Everything seems to be going well for a while and the series settles into some of its other storylines — a pregnancy, a gay romance, a will-they-won’t-they relationship, an abusive boyfriend — but eventually, the guy who murdered Cassandra, Dewey, is apprehended, and he has to be brought to justice. The town agrees to hold a trial, and while there is some concern regarding whether anyone is willing to defend Dewey, eventually he gets a proper lawyer and is convicted of murder. As the leader of the town, and therefore the judge in the trial, it’s Allie, however, who has to decide what sort of punishment to dole out.

This is where the town starts to divide, because Allie chooses to execute him, worried that this is the only way she can get the rest of the town to fall in line. She feels it’s necessary to instill some fear, and she uses The Guard — basically, the football team — to execute the order. Now, suddenly, this socialist utopia is starting to look like a dictatorship.

Before it gets out of hand, however, Allie decides to hold elections, open to anyone. Initially, most of New Ham’s townspeople back Allie, but Gwen (Olivia Nikkanen) comes out with a populist platform and takes the lead by making a lot of promises that will be impractical or almost impossible to implement without upsetting order in town. Still, the public does not understand this, because there is not yet a method by which to educate them, and so Gwen’s popularity grows.

Then comes the wild card: The abusive boyfriend, Campbell Eliot — whom Allie had alienated by rightfully separating his girlfriend from him — decides to initiate a coup. He does so by appealing to The Guard (the jocks), installing puppets, and then spreading fake news, telling everyone that Allie had planned to stuff the ballot box. Basically, Campbell calls off the election, appoints Gwen and Harry as co-mayors, arrests Allie, and makes plans to run the city from behind the scenes.

Now we have what is essentially a military oligarchy, and that’s where the first season ends.

Here, however, is my biggest takeaway from the first season of The Society, and where Allie — and the rest of the town of New Ham — screwed up: Somewhere between the socialist utopia and the effort to implement a Democracy, they neglected to institute the most important ingredient in any successful society: A free press.

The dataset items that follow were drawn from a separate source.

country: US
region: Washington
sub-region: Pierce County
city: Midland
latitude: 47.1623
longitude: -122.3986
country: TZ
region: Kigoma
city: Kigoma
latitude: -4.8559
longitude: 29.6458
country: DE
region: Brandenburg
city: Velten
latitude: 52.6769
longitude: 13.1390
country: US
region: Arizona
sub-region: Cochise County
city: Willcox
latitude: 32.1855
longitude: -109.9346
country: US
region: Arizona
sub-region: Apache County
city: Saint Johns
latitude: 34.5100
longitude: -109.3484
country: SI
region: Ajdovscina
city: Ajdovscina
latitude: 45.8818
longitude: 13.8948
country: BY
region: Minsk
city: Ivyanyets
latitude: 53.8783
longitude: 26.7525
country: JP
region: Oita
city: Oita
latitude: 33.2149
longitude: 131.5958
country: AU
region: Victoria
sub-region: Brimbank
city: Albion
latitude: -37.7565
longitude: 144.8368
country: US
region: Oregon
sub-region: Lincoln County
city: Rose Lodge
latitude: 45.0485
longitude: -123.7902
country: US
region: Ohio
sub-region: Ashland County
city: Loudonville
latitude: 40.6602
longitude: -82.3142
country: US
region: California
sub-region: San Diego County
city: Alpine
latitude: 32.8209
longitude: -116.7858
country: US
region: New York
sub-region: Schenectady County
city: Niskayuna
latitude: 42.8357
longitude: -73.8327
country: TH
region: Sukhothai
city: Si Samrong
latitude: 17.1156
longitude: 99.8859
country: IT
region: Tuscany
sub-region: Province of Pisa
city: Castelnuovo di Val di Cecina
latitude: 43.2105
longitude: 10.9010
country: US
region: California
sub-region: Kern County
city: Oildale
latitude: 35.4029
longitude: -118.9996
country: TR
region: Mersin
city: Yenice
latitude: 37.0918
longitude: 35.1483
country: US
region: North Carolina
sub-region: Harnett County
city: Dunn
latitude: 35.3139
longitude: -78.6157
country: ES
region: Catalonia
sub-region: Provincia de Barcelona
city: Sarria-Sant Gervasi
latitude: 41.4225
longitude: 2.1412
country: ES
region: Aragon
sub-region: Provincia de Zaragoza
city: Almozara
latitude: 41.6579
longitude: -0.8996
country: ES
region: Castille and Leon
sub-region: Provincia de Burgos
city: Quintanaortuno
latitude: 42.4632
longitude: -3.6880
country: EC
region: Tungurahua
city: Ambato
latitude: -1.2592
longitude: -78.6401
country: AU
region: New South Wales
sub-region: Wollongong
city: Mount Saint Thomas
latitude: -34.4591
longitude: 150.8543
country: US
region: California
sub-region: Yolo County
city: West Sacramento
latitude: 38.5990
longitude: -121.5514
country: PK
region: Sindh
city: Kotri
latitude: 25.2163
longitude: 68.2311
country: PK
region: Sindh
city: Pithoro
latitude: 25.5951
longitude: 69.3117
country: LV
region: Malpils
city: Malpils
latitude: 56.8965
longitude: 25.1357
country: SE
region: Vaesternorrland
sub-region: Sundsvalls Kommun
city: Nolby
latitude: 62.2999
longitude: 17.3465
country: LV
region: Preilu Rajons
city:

Everything went to hell in New Ham because too much was shrouded in secrecy. There was no transparency. Allie was making decisions for the public based on information the public did not have. A free press might have also prevented the populist wave. It would have definitely prevented the military takeover, because the townspeople would not have been so willing to believe the fake news that Campbell spread. They would have known the truth, because a kid from the yearbook staff would have needled it out of the leaders. She would have held those leaders to account. The public would have understood the reasoning behind the execution, they would have known why Allie separated the girlfriend from the abusive Campbell, and they would have known that democracy had not been tampered with. They may not have liked all the decisions that Allie made, but by God, they would have understood why she made them.

Ultimately, I came away from The Society with a better appreciation for our free press, and though I know it’s broken in so many ways, and that large swaths of the American public remain willfully oblivious to what the press has to offer, at least it’s there. At least we have an opportunity to understand what’s going on in our country. Donald Trump may be running the United States into the ground, but at least we are provided with the details. We see him. We can hold him accountable. We can call him on his bullsh*t. We can plan — and vote — accordingly. We may feel powerless to do it, but at least it’s not all happening behind the curtain.

It’s what is missing from The Society, and if the town of New Ham ever hopes to succeed in season two or three, those damn teenagers are going to need to implement a free press. It is absolutely crucial to a successful government, and the first season of The Society illustrates exactly why.